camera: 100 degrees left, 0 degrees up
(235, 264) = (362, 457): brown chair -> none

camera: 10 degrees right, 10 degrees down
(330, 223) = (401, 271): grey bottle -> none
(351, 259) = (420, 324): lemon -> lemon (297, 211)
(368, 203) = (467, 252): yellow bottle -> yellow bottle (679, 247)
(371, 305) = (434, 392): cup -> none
::::
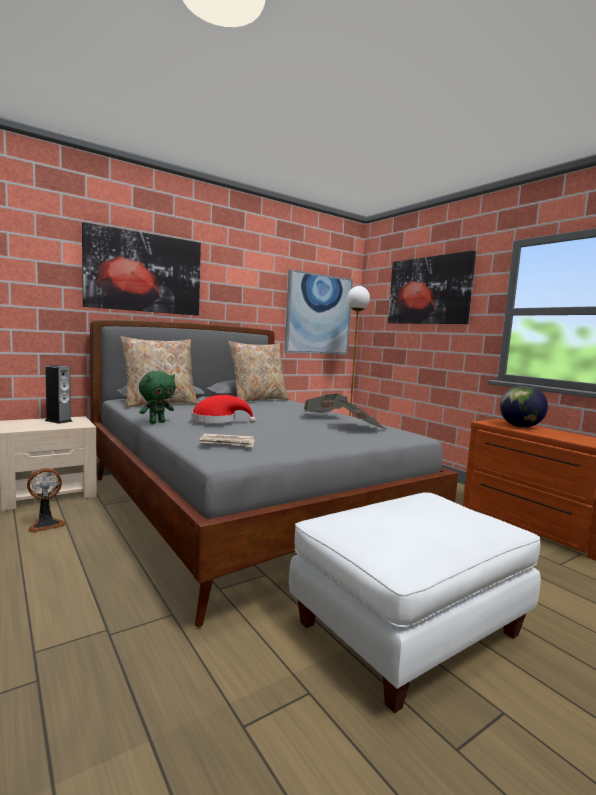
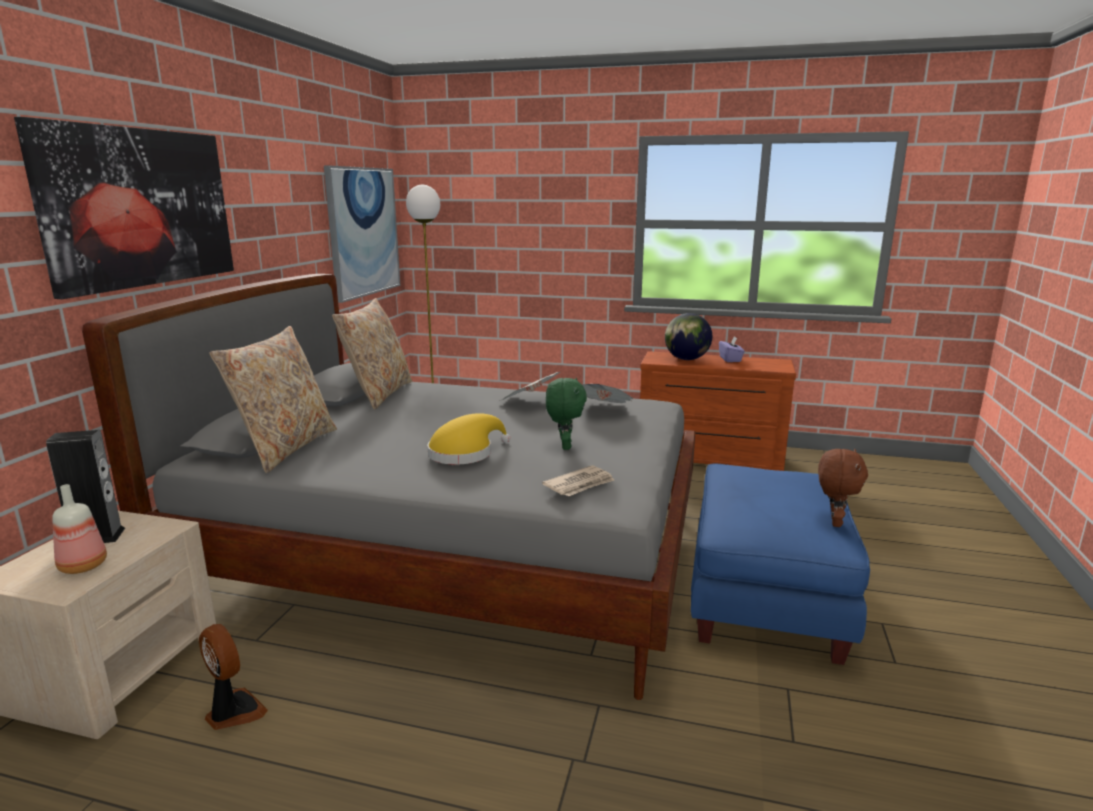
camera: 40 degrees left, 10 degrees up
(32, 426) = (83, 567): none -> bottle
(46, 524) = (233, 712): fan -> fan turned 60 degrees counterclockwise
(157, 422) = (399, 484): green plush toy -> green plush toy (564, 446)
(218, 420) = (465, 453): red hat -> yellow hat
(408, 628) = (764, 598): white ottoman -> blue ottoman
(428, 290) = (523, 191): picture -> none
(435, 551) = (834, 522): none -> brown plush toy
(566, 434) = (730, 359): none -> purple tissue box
::::
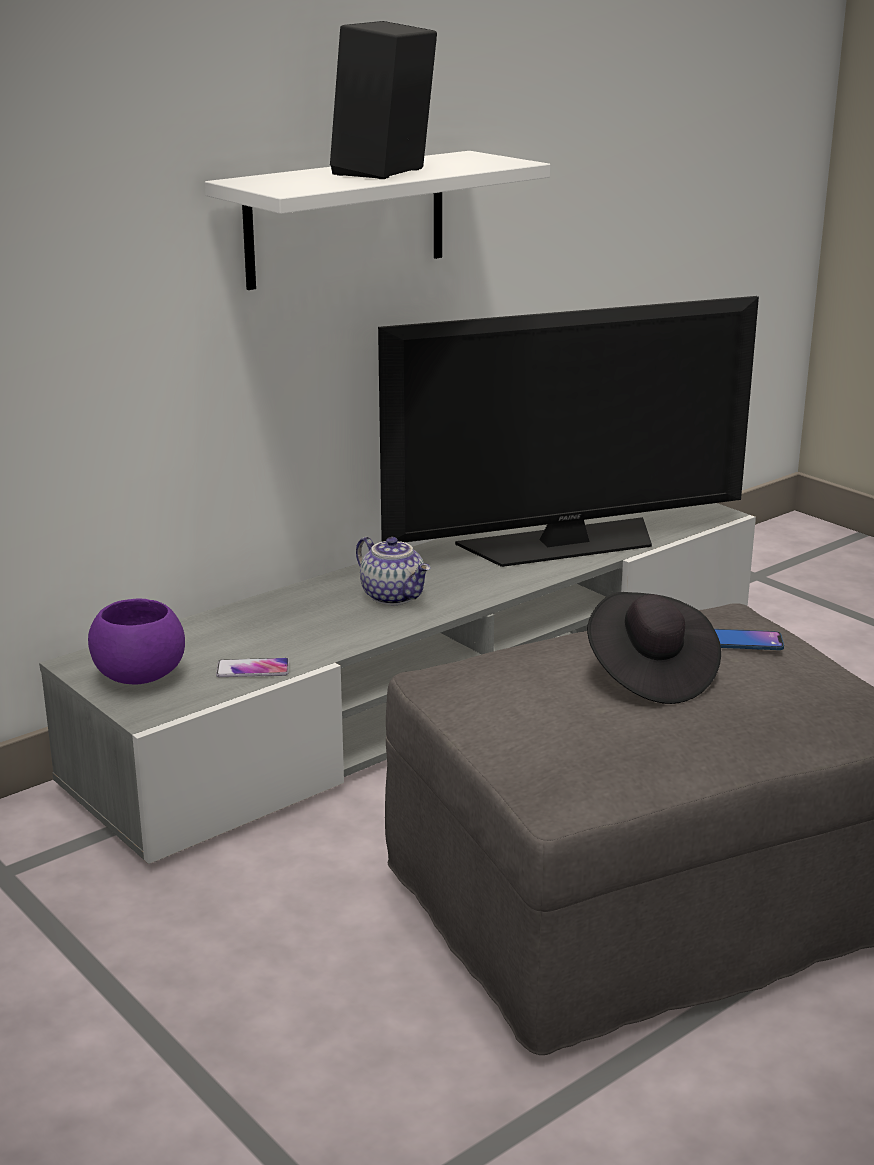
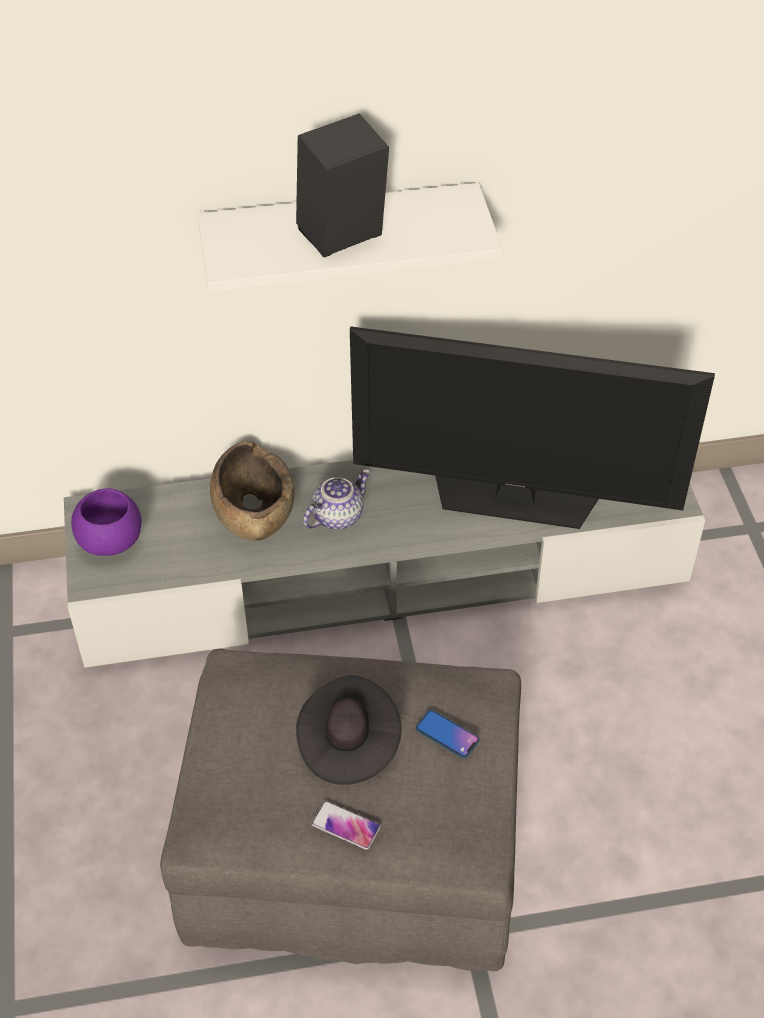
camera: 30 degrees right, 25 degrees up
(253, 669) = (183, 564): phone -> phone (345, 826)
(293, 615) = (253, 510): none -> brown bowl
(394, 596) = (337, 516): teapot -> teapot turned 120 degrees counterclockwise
::::
Work item
Among the lines above, find those containing the word "none" and copy each.

Reply
(235, 264) = (362, 457): brown chair -> none
(330, 223) = (401, 271): grey bottle -> none
(371, 305) = (434, 392): cup -> none
(32, 426) = (83, 567): none -> bottle
(428, 290) = (523, 191): picture -> none
(435, 551) = (834, 522): none -> brown plush toy
(566, 434) = (730, 359): none -> purple tissue box
(293, 615) = (253, 510): none -> brown bowl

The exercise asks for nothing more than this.